By Richard Vedder
My sidekick Bryan O'Keefe and I attended most of the 34th annual meeting of the National Center for the Study of Collective Bargaining in Higher Education and the Professions, held the last couple of days in New York City. I was speaking about the Spellings Commission and its impact, but also attended a few sessions and Bryan picked up the slack by attending some that I missed.
The National Center is a group of union leaders and management people mostly specializing in human resource/collective bargaining issues, along with a few lawyers, private consulting firms, and the like. Richard Boris, the Director, told me before the meeting even began that there are now about 420,000 faculty and instructional support staff in American universities that are members of collective bargaining units (and many more are members of nonacademic support staff).
The theme of the meeting was the "struggle for resources: a joint management/labor challenge." I felt that I was in a different world -- on a different planet, really, from the one I usually inhabit. Boris opened the conference saying "We have been on a diet too long." Barbara Bowen, President of the Professional Staff Congress of the City University of New York (CCNY) added "There is no reason why higher education needs to be chronically under-funded." As the level of indignation kept rising, Bill Scheurman, President of the United University Professions of the State University of New York (SUNY) chimed in, calling for a need to engage in the "battle of ideas with extremist think tanks." (No doubt CCAP, among others).
Two things struck me the most. First, American academic unionism is terribly concentrated geographically -- half the union members are in either New York or California, states that together have well under 20 percent of the U.S. population. My guess is you can put all the academic unionists in North Carolina in a telephone booth. Second, the participants are living in another world – even their perceptions of what is reality are well off-base. The reality is that spending at American universities is not rising as rapidly as in the salad days of the 1950s or 1960s, but it is still growing. It is true that a smaller proportion of that spending is going to the professoriate. To the attendees of the National Center meeting, on average, the solution is to get the taxpayers to fund higher education more generously, rather than to reallocate university funds back to historic proportions with respect to spending on instruction.
To be sure, there were pockets of realism and analytical thinking. Dan Julius, the Provost at Benedictine University, called for more serious academic research on labor issues, suggesting good ideas for studies. For example, has the spread in the use of part-time non-tenured ("contingent") faculty led to reductions in academic or instructional quality? What is the relationship between academic quality and unionization? Good questions, deserving serious scrutiny. And Ernst Benjamin, who runs the American Association of University Professors (AAUP), saw a potential dilemma. In pushing hard for higher salaries and fringe benefits for mostly tenure track full time faculty, unions increase the incentives for institutions to hire more adjunct faculty with low pay and fringe benefits. He came close to suggesting that unions are promoting the demise of their own membership by driving universities to lower cost substitutes for their services. Just as the United Auto Workers helped mortally wound the American auto industry by being too successful in pursuing its objectives, so faculty unions face the same prospects, particularly as spending on higher education is squeezed at the state level by rising Medicaid costs.
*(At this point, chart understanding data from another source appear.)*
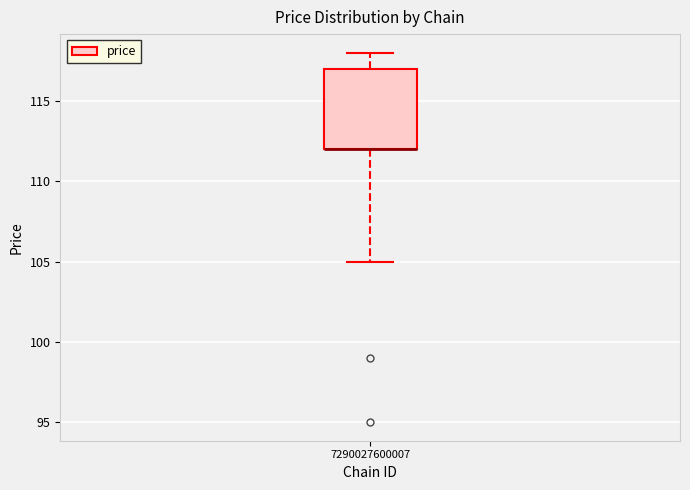

Where is the lower edge of the box at x = 7290027600007 on the y-axis? The values are not printed on the chart, so give them approximately, as read against the axis.

112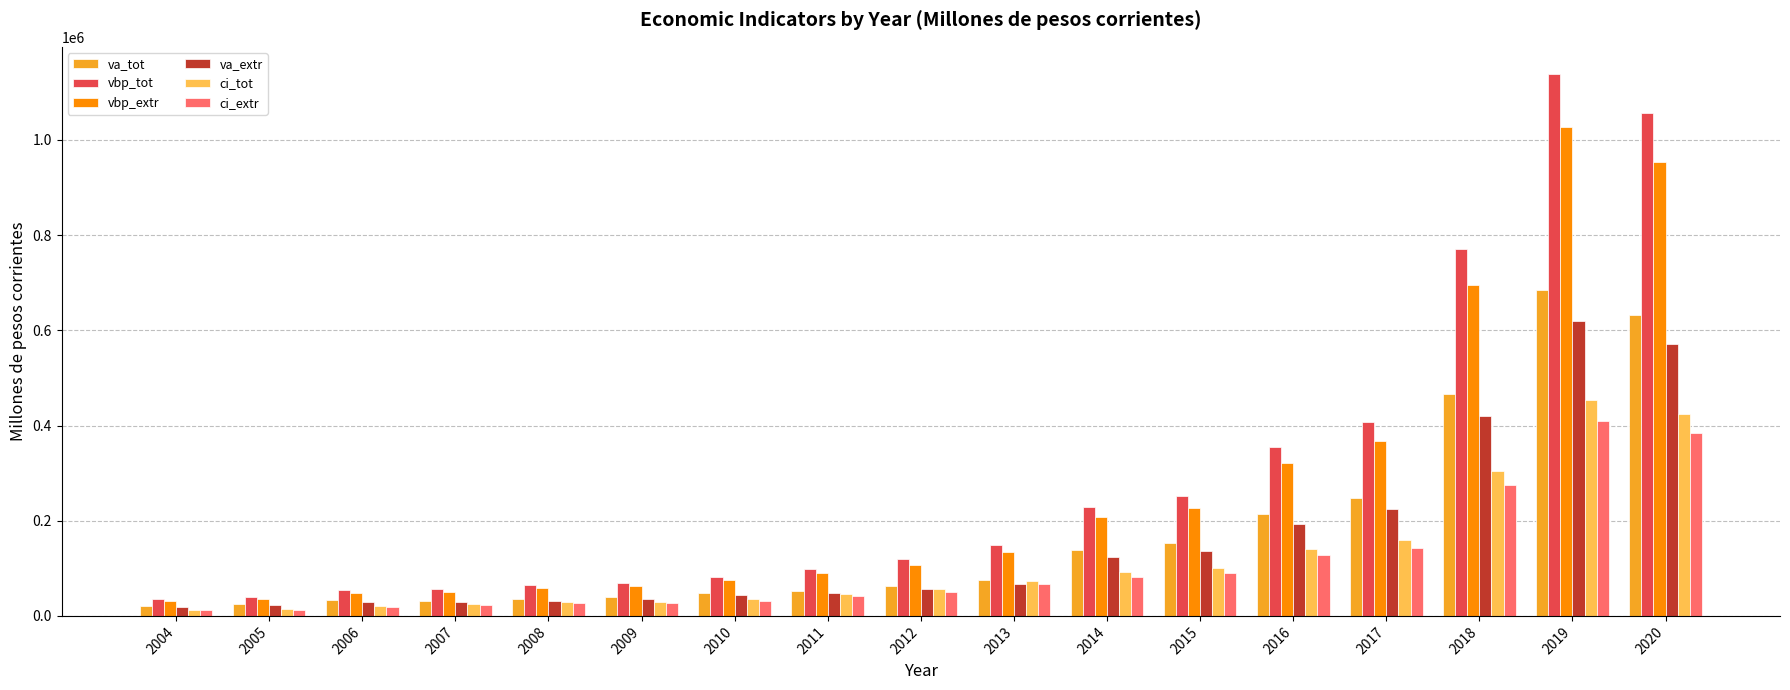

What is the sum of the va_tot values at 2011 and 2016?

266936.8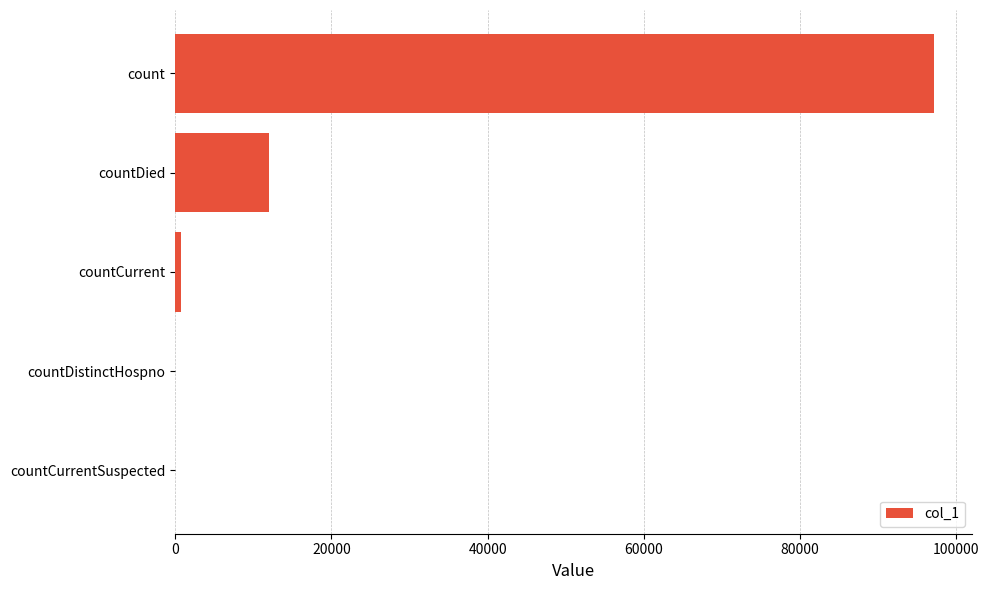

Reading top to bottom, transcribe all the data shown in this chart.

count=97141	countDied=12045	countCurrent=743	countDistinctHospno=0	countCurrentSuspected=0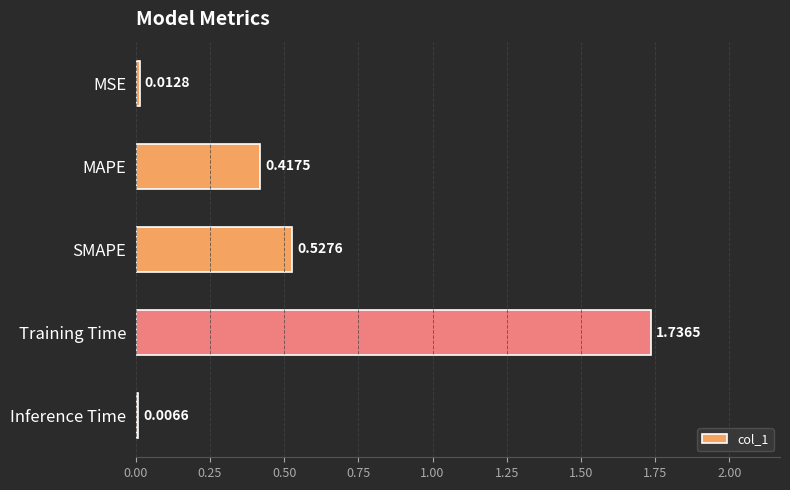

What is the change in value from SMAPE to Inference Time?

-0.5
I could see a scenario where colleges squeeze faculty costs down in order to become a bit more affordable, and that, in turn, pushes faculty at institutions previously immune from unionization to reconsider and demand collective bargaining. But I can also see a quite different scenario unfolding, with enrollments, etc., at union dominated schools falling, because of concerns over quality and price, relative to private institutions and even non-collegiate forms of skill certification. Time will tell.